Saltó del seno de la madre al de la patria en la segunda hora (2;00 am), y un grito -primero del neonato- rasgó la madrugada de aquel viernes de Birán. Años después, se supo: muy pocas veces el acto de nacer tuvo más resonancia.

Conjeturan obreros, poetas, militares, si aquel 13 de agosto nació un niño o si la chispa de una extraña llamarada. Cartománticos, científicos, políticos, lo evocan respetuosos; desconcertados le odian agoreros –dicen que es él su maldición gitana–; los pueblos, el mundo de olvidados le agradece. Y se engrandece Cuba porque la isla es él.

Que no fue el llanto de un recién nacido lo escuchado mucho antes de que amaneciera en el agosto de hace casi un siglo, suponen literatos. Sospechan que fue la enunciación de un tiempo nuevo, raro, inesperado, augurio en clave de forjar la libertad y ampliarla, aunque en el camino de buscarla hubiera espinas.  
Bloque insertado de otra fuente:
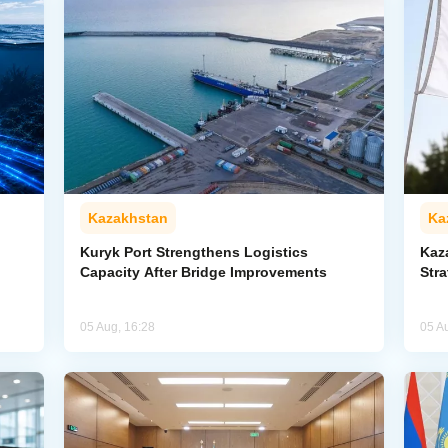
Kazakhstan
Ka
Kuryk Port Strengthens Logistics
Kaz
Capacity After Bridge Improvements
Stra
05 Aug, 16:28
05 A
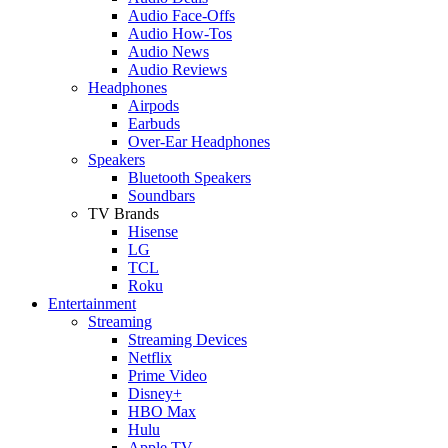
Audio Face-Offs
Audio How-Tos
Audio News
Audio Reviews
Headphones
Airpods
Earbuds
Over-Ear Headphones
Speakers
Bluetooth Speakers
Soundbars
TV Brands
Hisense
LG
TCL
Roku
Entertainment
Streaming
Streaming Devices
Netflix
Prime Video
Disney+
HBO Max
Hulu
Apple TV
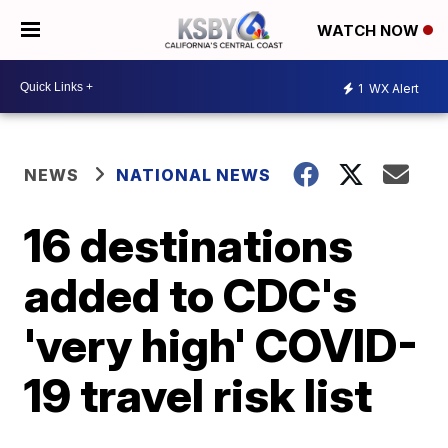
WATCH NOW
1
WX Alert
NEWS
NATIONAL NEWS
16 destinations
added to CDC's
'very high' COVID-
19 travel risk list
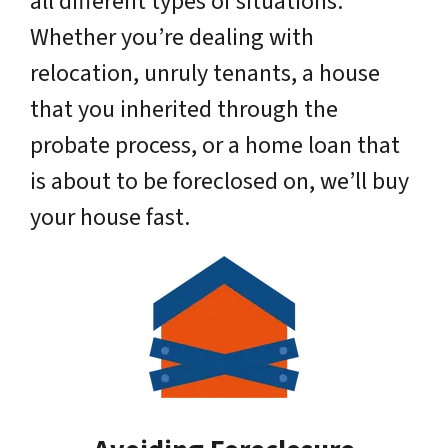
all different types of situations.
Whether you’re dealing with
relocation, unruly tenants, a house
that you inherited through the
probate process, or a home loan that
is about to be foreclosed on, we’ll buy
your house fast.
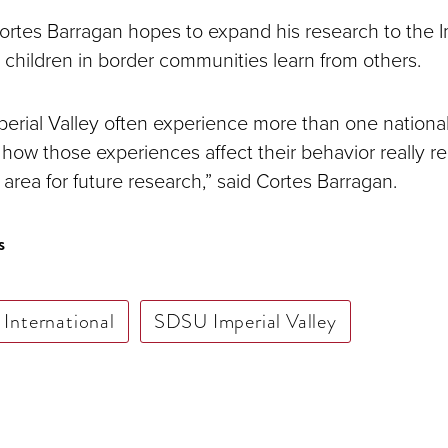
Cortes Barragan hopes to expand his research to the I
 children in border communities learn from others.
mperial Valley often experience more than one national
how those experiences affect their behavior really r
area for future research,” said Cortes Barragan.
s
International
SDSU Imperial Valley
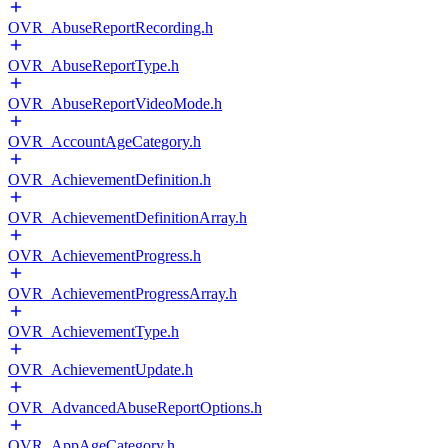
OVR_AbuseReportRecording.h
OVR_AbuseReportType.h
OVR_AbuseReportVideoMode.h
OVR_AccountAgeCategory.h
OVR_AchievementDefinition.h
OVR_AchievementDefinitionArray.h
OVR_AchievementProgress.h
OVR_AchievementProgressArray.h
OVR_AchievementType.h
OVR_AchievementUpdate.h
OVR_AdvancedAbuseReportOptions.h
OVR_AppAgeCategory.h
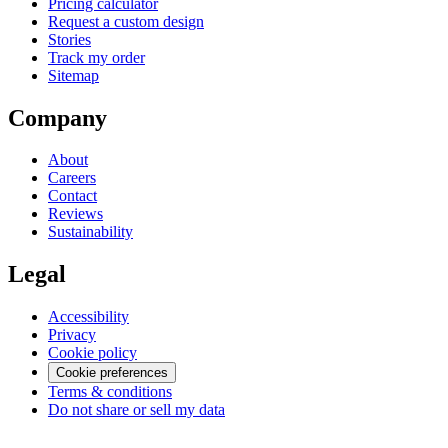
Pricing calculator
Request a custom design
Stories
Track my order
Sitemap
Company
About
Careers
Contact
Reviews
Sustainability
Legal
Accessibility
Privacy
Cookie policy
Cookie preferences
Terms & conditions
Do not share or sell my data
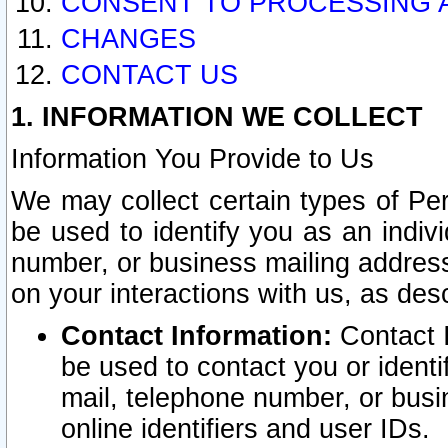
CONSENT TO PROCESSING 
CHANGES
CONTACT US
1. INFORMATION WE COLLECT
Information You Provide to Us
We may collect certain types of Pers
be used to identify you as an indiv
number, or business mailing address
on your interactions with us, as des
Contact Information:
Contact I
be used to contact you or ident
mail, telephone number, or busi
online identifiers and user IDs.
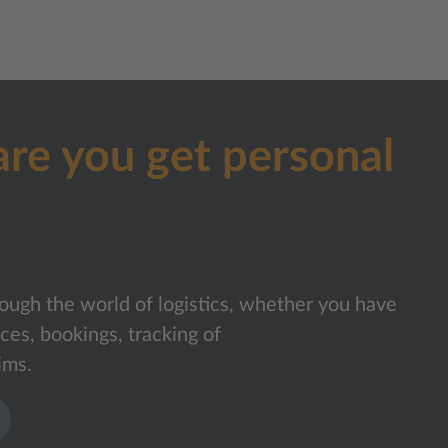
are you get personal
ough the world of logistics, whether you have
ices, bookings, tracking of
ims.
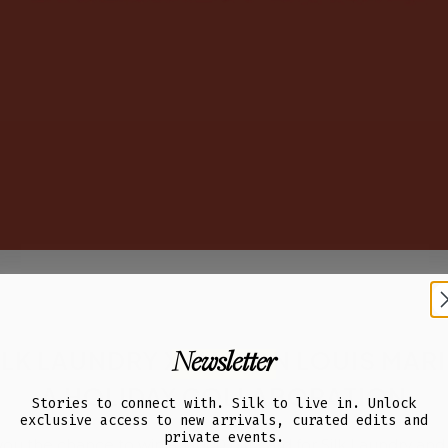
ILK LAUNDRY X MAISON LOUIS MARI
Newsletter
A HOLIDAY COLLABORATION
Stories to connect with. Silk to live in. Unlock
exclusive access to new arrivals, curated edits and
private events.
 you the chance to win a $1000 gift card for Silk Laundry and 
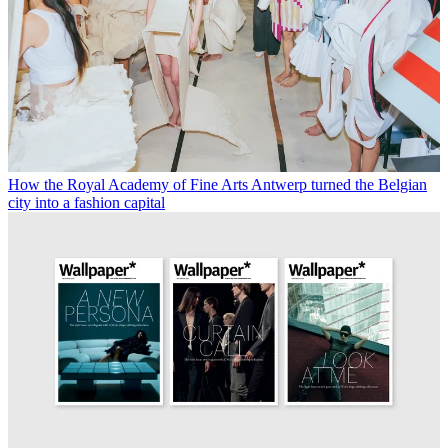
How the Royal Academy of Fine Arts Antwerp turned the Belgian
city into a fashion capital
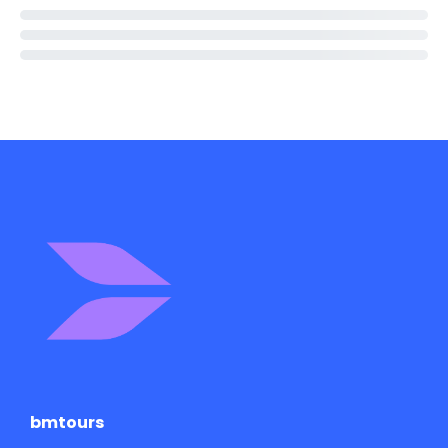
bmtours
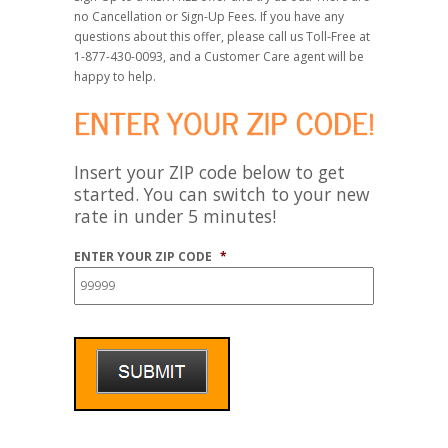
no Cancellation or Sign-Up Fees. If you have any
questions about this offer, please call us Toll-Free at
1-877-430-0093, and a Customer Care agent will be
happy to help.
Insert your ZIP code below to get
started. You can switch to your new
rate in under 5 minutes!
ENTER YOUR ZIP CODE
*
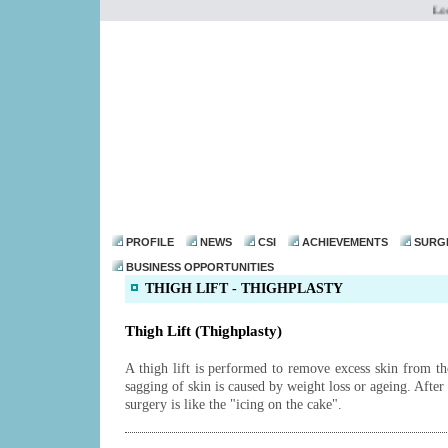
Looki
dr@drmohanthomas.
PROFILE
NEWS
CSI
ACHIEVEMENTS
SURG
BUSINESS OPPORTUNITIES
THIGH LIFT - THIGHPLASTY
Thigh Lift (Thighplasty)
A thigh lift is performed to remove excess skin from th
sagging of skin is caused by weight loss or ageing. After 
surgery is like the "icing on the cake".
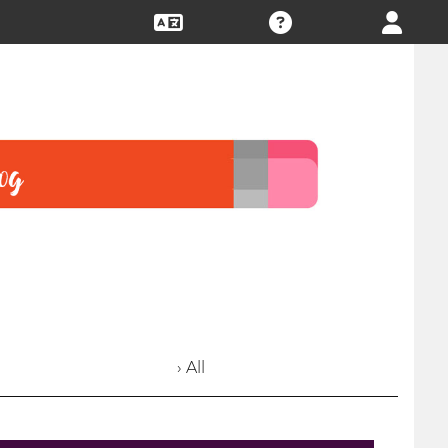
› All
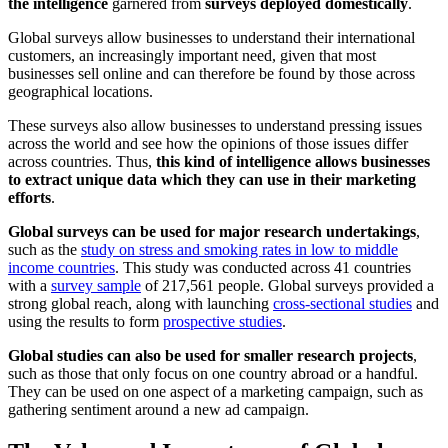
the intelligence
garnered from
surveys deployed domestically
.
Global surveys allow businesses to understand their international
customers, an increasingly important need, given that most
businesses sell online and can therefore be found by those across
geographical locations.
These surveys also allow businesses to understand pressing issues
across the world and see how the opinions of those issues differ
across countries. Thus,
this kind of intelligence allows businesses
to extract unique data which they can use in their marketing
efforts
.
Global surveys can be used for major research undertakings
,
such as the
study on stress and smoking rates in low to middle
income countries
. This study was conducted across 41 countries
with a
survey sample
of 217,561 people. Global surveys provided a
strong global reach, along with launching
cross-sectional studies
and
using the results to form
prospective studies
.
Global studies can also be used for smaller research projects
,
such as those that only focus on one country abroad or a handful.
They can be used on one aspect of a marketing campaign, such as
gathering sentiment around a new ad campaign.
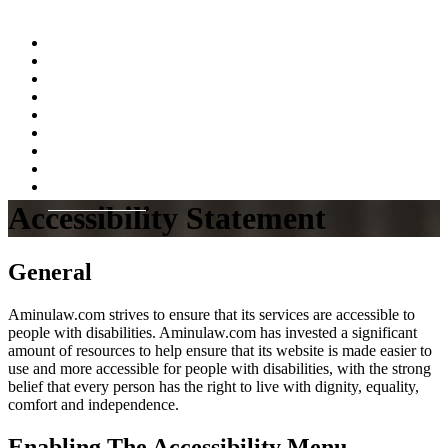
Home
About
Practice Areas
Testimonials
Resources
FAQs
Videos
Blog
Contact Us
Accessibility Statement
General
Aminulaw.com strives to ensure that its services are accessible to
people with disabilities. Aminulaw.com has invested a significant
amount of resources to help ensure that its website is made easier to
use and more accessible for people with disabilities, with the strong
belief that every person has the right to live with dignity, equality,
comfort and independence.
Enabling The Accessibility Menu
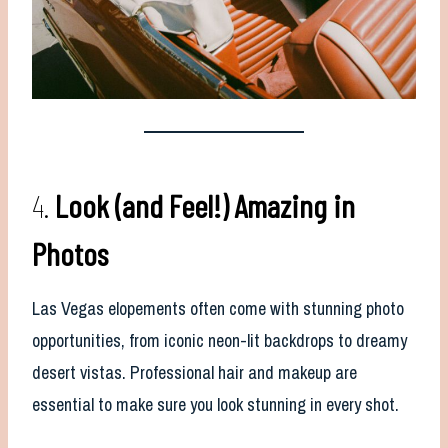
4.
Look (and Feel!) Amazing in
Photos
Las Vegas elopements often come with stunning photo
opportunities, from iconic neon-lit backdrops to dreamy
desert vistas. Professional hair and makeup are
essential to make sure you look stunning in every shot.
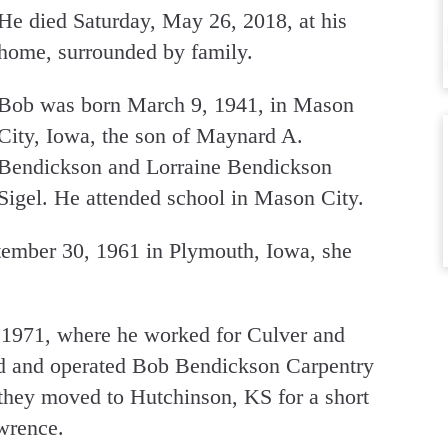
He died Saturday, May 26, 2018, at his
home, surrounded by family.
Bob was born March 9, 1941, in Mason
City, Iowa, the son of Maynard A.
Bendickson and Lorraine Bendickson
Sigel. He attended school in Mason City.
ember 30, 1961 in Plymouth, Iowa, she
1971, where he worked for Culver and
 and operated Bob Bendickson Carpentry
they moved to Hutchinson, KS for a short
awrence.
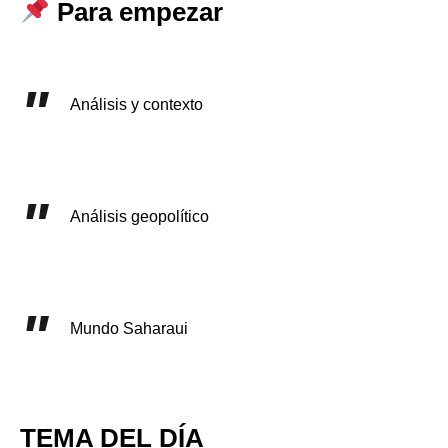
Para empezar
Análisis y contexto
Análisis geopolítico
Mundo Saharaui
TEMA DEL DÍA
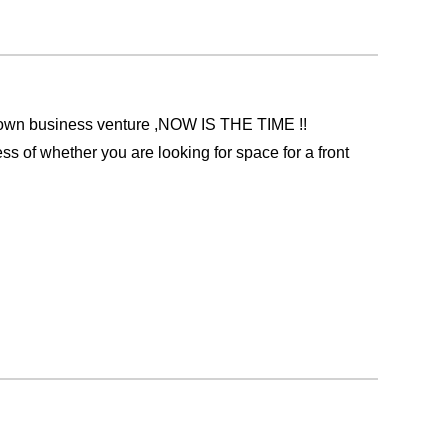
 own business venture ,NOW IS THE TIME !!
ess of whether you are looking for space for a front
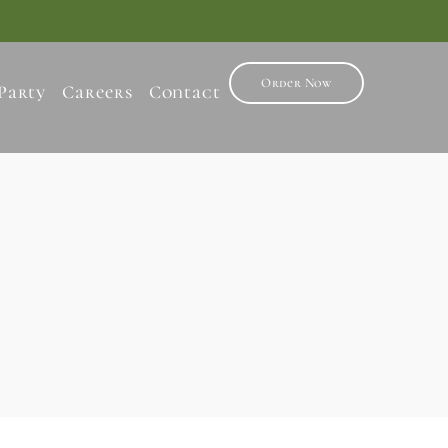
Order Now
Party
Careers
Contact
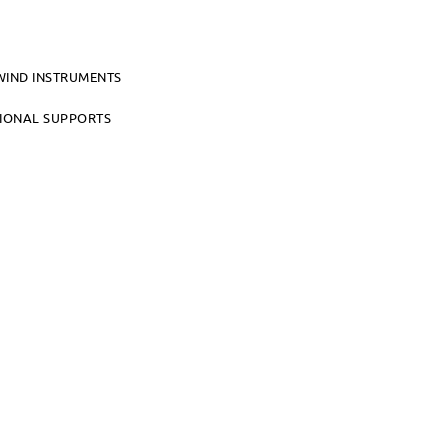
WIND INSTRUMENTS
TIONAL SUPPORTS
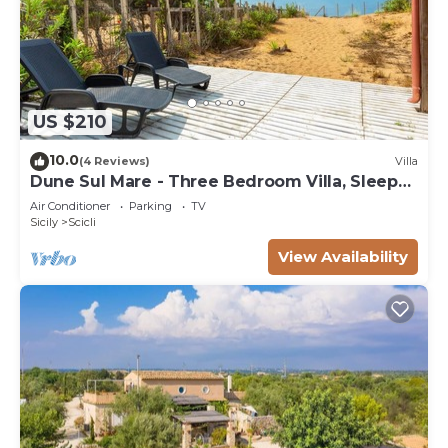
US $210
10.0
(4 Reviews)
Villa
Dune Sul Mare - Three Bedroom Villa, Sleeps
6
Air Conditioner
Parking
TV
Sicily
Scicli
View Availability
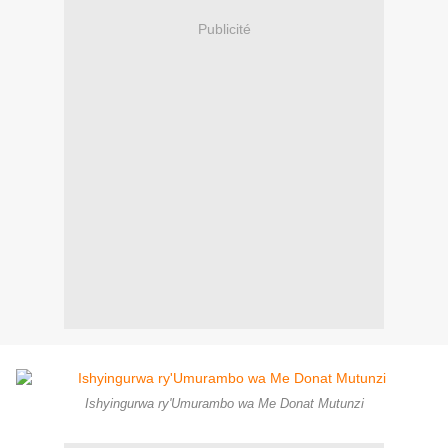
Publicité
Ishyingurwa ry'Umurambo wa Me Donat Mutunzi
¿Tan precoz como en el acto de nacer pudo expresarse la entereza en aquel grito?, ¿asomaría tan prematura la inconformidad en él?, ¿lo necesariamente indócil abrevió su signo en ese parto?, ¿pudo el gemido de un alumbramiento anticipar el temple, lo virtuoso, lo humano en la raíz postrera de la rebeldía?

Corren las preguntas, aún después de los 97 agostos. Tengo un cumpleaños de Fidel, vamos a ver… antes del Moncada, en Cayo Confites, en conspiración para romper el yugo dictador en el país dominicano.

Tengo que, Fidel pasó en prisión un par de cumpleaños; dos en el exilio, y otros dos, fusil al hombro, rebelde en la manigua. Y fueron muchos más, rodeado unas veces por niños de una escuela o de la Colmenita, otras, acompañando a constructores, deportistas; siempre con el pueblo, principio y fin de su sudo y su pasión.

Fue el grito de aquella madrugada que aún parece mística, natural reacción del niño al mundo nuevo que le choca. Serían los otros, embestidas contra los molinos de la inequidad; arremetidas por los sueños de la humanidad.